Tuesday, December 25, 2007

The delirious edge of the year





Our Christmas night was a slight variation on the tried and true Chinese food and a movie Christmas tradition. (This tradition was an old standby for my family back in Connecticut.) An Indian restaurant we like in Silverlake, Agra, was open. Afterwards, we went to see "No Country for Old Men" in Pasadena. The theater was packed with others spending their day off like us, out at the movies, celebrating the holiday in a determinedly non-religious manner.





I was a little ambivalent about the movie. It was definitely beautifully shot, excellently executed, well acted (Tommy Lee Jones, Javier Bardem, and Josh Brolin were all fantastic), but I was left unsatisfied. It's all well and good to show a lot of empty, barren landscapes, to produce feelings of emptiness and senselessness, but so what?

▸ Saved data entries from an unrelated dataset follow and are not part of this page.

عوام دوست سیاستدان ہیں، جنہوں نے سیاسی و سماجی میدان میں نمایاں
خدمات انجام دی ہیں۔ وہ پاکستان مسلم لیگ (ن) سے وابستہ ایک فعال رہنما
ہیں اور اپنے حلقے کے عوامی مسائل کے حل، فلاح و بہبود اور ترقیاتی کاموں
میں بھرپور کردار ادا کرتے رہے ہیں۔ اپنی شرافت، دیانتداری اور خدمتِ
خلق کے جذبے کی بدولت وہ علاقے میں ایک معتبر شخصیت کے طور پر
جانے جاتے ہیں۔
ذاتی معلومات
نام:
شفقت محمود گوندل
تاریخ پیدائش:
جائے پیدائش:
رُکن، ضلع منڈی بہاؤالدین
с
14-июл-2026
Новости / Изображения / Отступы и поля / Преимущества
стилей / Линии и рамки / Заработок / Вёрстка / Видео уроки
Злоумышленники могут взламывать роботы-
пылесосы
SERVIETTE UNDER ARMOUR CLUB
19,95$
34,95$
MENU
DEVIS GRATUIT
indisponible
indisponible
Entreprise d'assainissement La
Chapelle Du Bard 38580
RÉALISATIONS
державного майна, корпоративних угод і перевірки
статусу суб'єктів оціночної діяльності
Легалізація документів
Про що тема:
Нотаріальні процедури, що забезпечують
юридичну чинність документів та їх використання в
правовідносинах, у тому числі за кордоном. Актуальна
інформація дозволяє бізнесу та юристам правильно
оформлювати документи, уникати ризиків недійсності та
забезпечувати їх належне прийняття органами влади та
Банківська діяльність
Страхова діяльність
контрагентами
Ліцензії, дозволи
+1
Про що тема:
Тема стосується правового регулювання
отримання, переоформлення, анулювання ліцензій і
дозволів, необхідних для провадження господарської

A.O. Scott, in his review, wrote:
And the minutes fly by, leaving behind some unsettling notions about the bloody, absurd intransigence of fate and the noble futility of human efforts to master it. Mostly, though, “No Country for Old Men” leaves behind the jangled, stunned sensation of having witnessed a ruthless application of craft.
Yes, psychopathic killers are intransigent, and the results of their work bloody, and often absurd. Who cares? But as Scott notes, that's not the point of the film. It's meticulously, superbly crafted, producing an atmosphere of almost unbearable suspense and tension. That's what it does. So much so that I was too jangled to pay attention to the rambling soliloquy that comes at the ending. I was too worried that someone would be suddenly blown away.

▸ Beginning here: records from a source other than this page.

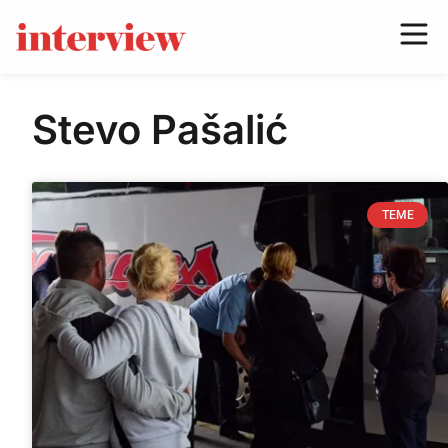
Stevo Pašalić
TEME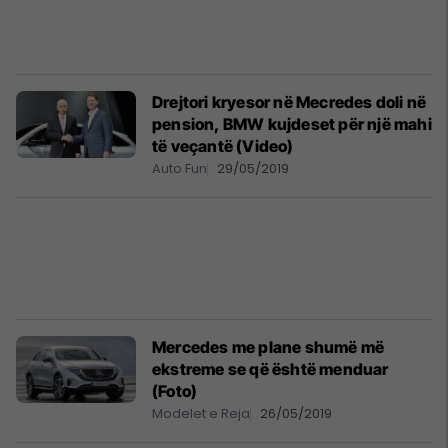
Drejtori kryesor në Mecredes doli në
pension, BMW kujdeset për një mahi
të veçantë (Video)
Auto Fun
29/05/2019
Mercedes me plane shumë më
ekstreme se që është menduar
(Foto)
Modelet e Reja
26/05/2019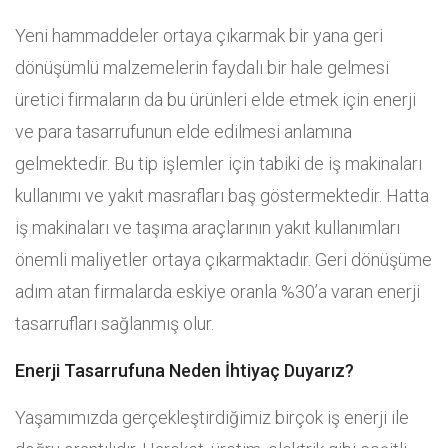
Yeni hammaddeler ortaya çıkarmak bir yana geri
dönüşümlü malzemelerin faydalı bir hale gelmesi
üretici firmaların da bu ürünleri elde etmek için enerji
ve para tasarrufunun elde edilmesi anlamına
gelmektedir. Bu tip işlemler için tabiki de iş makinaları
kullanımı ve yakıt masrafları baş göstermektedir. Hatta
iş makinaları ve taşıma araçlarının yakıt kullanımları
önemli maliyetler ortaya çıkarmaktadır. Geri dönüşüme
adım atan firmalarda eskiye oranla %30’a varan enerji
tasarrufları sağlanmış olur.
Enerji Tasarrufuna Neden İhtiyaç Duyarız?
Yaşamımızda gerçekleştirdiğimiz birçok iş enerji ile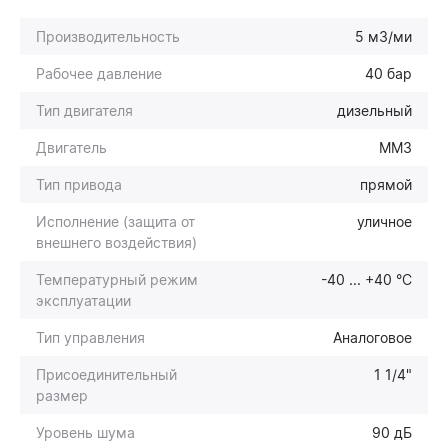
Производительность
5 м3/ми
Рабочее давление
40 бар
Тип двигателя
дизельный
Двигатель
ММЗ
Тип привода
прямой
Исполнение (защита от
уличное
внешнего воздействия)
Температурный режим
-40 ... +40 °С
эксплуатации
Тип управления
Аналоговое
Присоединительный
1 1/4"
размер
Уровень шума
90 дБ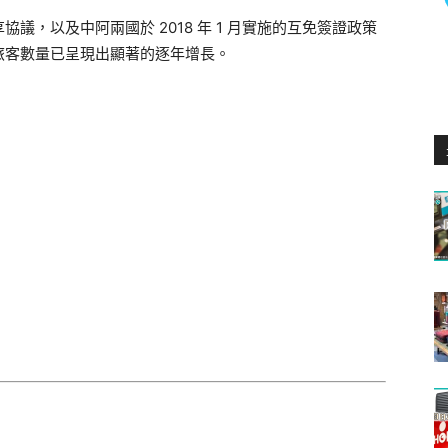
，以及中阿兩國於 2018 年 1 月實施的互免簽證政策
旅客數量已呈現出顯著的逐年增長。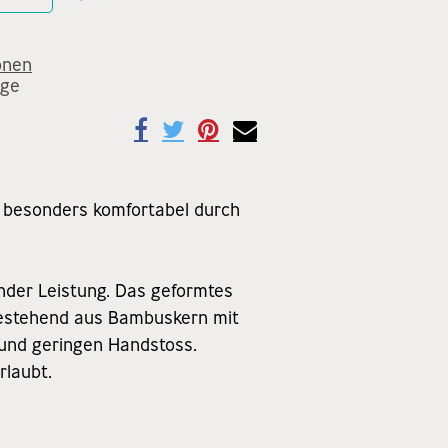
onen
age
– besonders komfortabel durch
nder Leistung. Das geformtes
bestehend aus Bambuskern mit
 und geringen Handstoss.
rlaubt.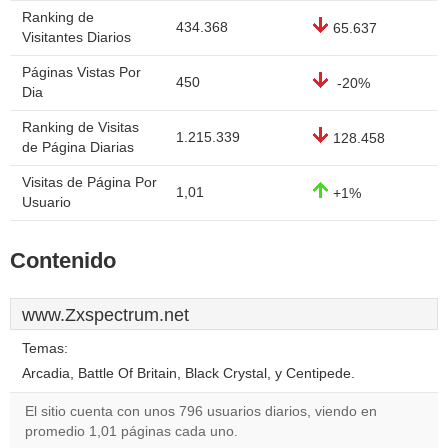
Ranking de
434.368
65.637
Visitantes Diarios
Páginas Vistas Por
450
-20%
Dia
Ranking de Visitas
1.215.339
128.458
de Página Diarias
Visitas de Página Por
1,01
+1%
Usuario
Contenido
www.Zxspectrum.net
Temas:
Arcadia, Battle Of Britain, Black Crystal, y Centipede.
El sitio cuenta con unos 796 usuarios diarios, viendo en
promedio 1,01 páginas cada uno.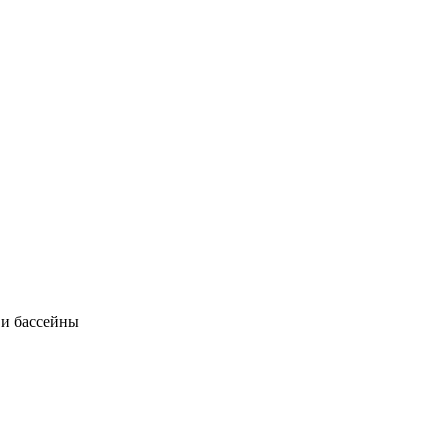
 и бассейны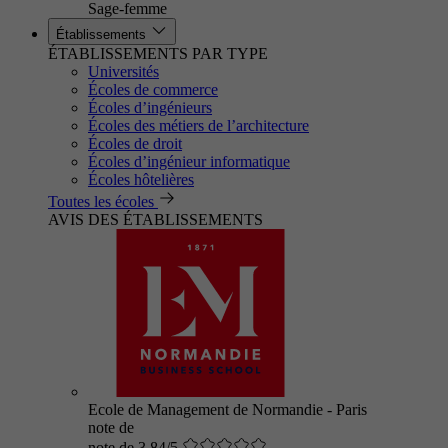
Sage-femme
Établissements
ÉTABLISSEMENTS PAR TYPE
Universités
Écoles de commerce
Écoles d’ingénieurs
Écoles des métiers de l’architecture
Écoles de droit
Écoles d’ingénieur informatique
Écoles hôtelières
Toutes les écoles
AVIS DES ÉTABLISSEMENTS
Ecole de Management de Normandie - Paris
note de
note de 3.84/5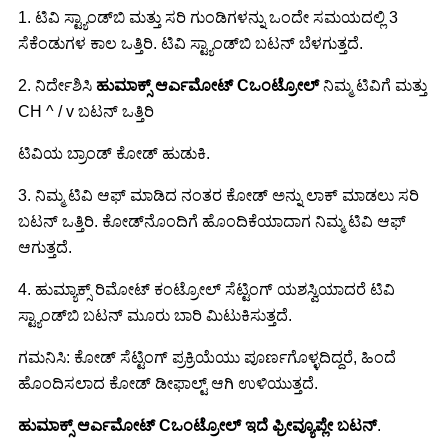
1. ಟಿವಿ ಸ್ಟ್ಯಾಂಡ್‌ಬಿ ಮತ್ತು ಸರಿ ಗುಂಡಿಗಳನ್ನು ಒಂದೇ ಸಮಯದಲ್ಲಿ 3
ಸೆಕೆಂಡುಗಳ ಕಾಲ ಒತ್ತಿರಿ. ಟಿವಿ ಸ್ಟ್ಯಾಂಡ್‌ಬಿ ಬಟನ್ ಬೆಳಗುತ್ತದೆ.
2. ನಿರ್ದೇಶಿಸಿ
ಹುಮಾಕ್ಸ್ ಆರ್
ಎಮೋಟ್
C
ಒಂಟ್ರೋಲ್
ನಿಮ್ಮ ಟಿವಿಗೆ ಮತ್ತು
CH ^ / v ಬಟನ್ ಒತ್ತಿರಿ
ಟಿವಿಯ ಬ್ರಾಂಡ್ ಕೋಡ್ ಹುಡುಕಿ.
3. ನಿಮ್ಮ ಟಿವಿ ಆಫ್ ಮಾಡಿದ ನಂತರ ಕೋಡ್ ಅನ್ನು ಲಾಕ್ ಮಾಡಲು ಸರಿ
ಬಟನ್ ಒತ್ತಿರಿ. ಕೋಡ್‌ನೊಂದಿಗೆ ಹೊಂದಿಕೆಯಾದಾಗ ನಿಮ್ಮ ಟಿವಿ ಆಫ್
ಆಗುತ್ತದೆ.
4. ಹುಮ್ಯಾಕ್ಸ್ ರಿಮೋಟ್ ಕಂಟ್ರೋಲ್ ಸೆಟ್ಟಿಂಗ್ ಯಶಸ್ವಿಯಾದರೆ ಟಿವಿ
ಸ್ಟ್ಯಾಂಡ್‌ಬಿ ಬಟನ್ ಮೂರು ಬಾರಿ ಮಿಟುಕಿಸುತ್ತದೆ.
ಗಮನಿಸಿ: ಕೋಡ್ ಸೆಟ್ಟಿಂಗ್ ಪ್ರಕ್ರಿಯೆಯು ಪೂರ್ಣಗೊಳ್ಳದಿದ್ದರೆ, ಹಿಂದೆ
ಹೊಂದಿಸಲಾದ ಕೋಡ್ ಡೀಫಾಲ್ಟ್ ಆಗಿ ಉಳಿಯುತ್ತದೆ.
ಹುಮಾಕ್ಸ್ ಆರ್
ಎಮೋಟ್
C
ಒಂಟ್ರೋಲ್
ಇದೆ
ಫ್ರೀವ್ಯೂಪ್ಲೇ ಬಟನ್
.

This last week of the year is more about a mood for me than anything else. It's a slow, often boring, time of the year -- if you're not off on a trip to somewhere exotic. Everything's closed, most people are out of town visiting family -- there's not much to do. You wake up, with nothing on your schedule, drink your coffee, do the crossword puzzle, look out the window at the cars pulling up at neighbors' houses, and think back on another year that's passed, behind you forever.

1 comment:

MK said...

Ah, but the "rambling soliloquy" at the end is the culminating statement of Tommy Lee Jones's character's constant proximity to actually resolving the case without ever actually doing so. He has all the clues at the tip of his tongue and never actually puts them together. It's kind of like the anti-Usual Suspects: it's not funny and the cop doesn't manage to put the pieces together at the end.

I agree that the movie was more a show of superb craftsmanship than a great work of art. I was happy that the movie ended when it did, though. I don't think I could have stomached another self-administered surgery with the guy's bone sticking out.